With these changes in mind, most if not all, drivers seem to want this package to continue into the Chase, especially considering that five of the 10 Chase races are on intermediate tracks. At the same time, they recognize that a quick turnaround to immediately implement this rules package might not be possible and will require time to develop.

“I think it would be hard to do that,” said Logano about immediately running a similar package this weekend in Loudon. “You’ve got to have a little bit of time.
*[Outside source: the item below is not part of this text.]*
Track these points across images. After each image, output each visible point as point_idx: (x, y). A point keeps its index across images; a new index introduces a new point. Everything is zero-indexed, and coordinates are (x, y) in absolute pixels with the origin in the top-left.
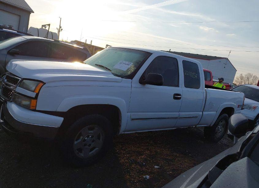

These guys have been working hard on their cars and getting ready. Yeah, it sounds pretty easy, I’m sure, but – and it’s something that we would all, if it happened, we can all figure it out and go with it, and we would be fine. We wouldn’t complain about it. But I would assume that they would say they would have to give us a week at least to kind of get ready. But, hey, if they – if not, we’re good.”

Hamlin agreed.

“I think that if it’s something that you want to go with, then you got – you need to give everyone a month heads up,” said Hamlin. “Like we’re beginning of July now, if you tell everyone from August 1 on we’re running the package, it will at least give the teams some time to prepare. I think everyone’s prepared their car for New Hampshire and really if you take the spoiler off there you’re not going to notice that big of a difference.

“I think the tires tuned into that package there and everything,” Hamlin continued. “So, we have been away from home a lot and these team guys are running ragged right now. A lot of them have to turn around and right, go right back to a Chicago test tomorrow. Or on Monday. So, eventually we got to just take a breath and give these guys a break.”

Regardless,I think almost everyone — spectators and competitors alike — can agree that the Kentucky race was a step in the right direction and an indication that, yes, NASCAR is listening. The package will never be perfect, the finishes won’t always be exciting, but giving the drivers and teams the package they need to put on the best show absolutely seems to indicate good things for the future.

The only downside? It’s going to be hard to follow this race up in Loudon. Loudon can be hit or miss in terms of the racing, and obviously the package in Kentucky won’t be present in Loudon. It will be disappointing if this weekend’s race takes the wind out of the sails from NASCAR and the teams in what was almost a unanimous positive response. However, personally, I would rather sit through a few more parade-lap races if it means that NASCAR, Goodyear, and the teams are able to fine-tune this package so that we see similar racing throughout the Chase once it starts in the fall.

If that’s the case, this is going to be one heck of a championship.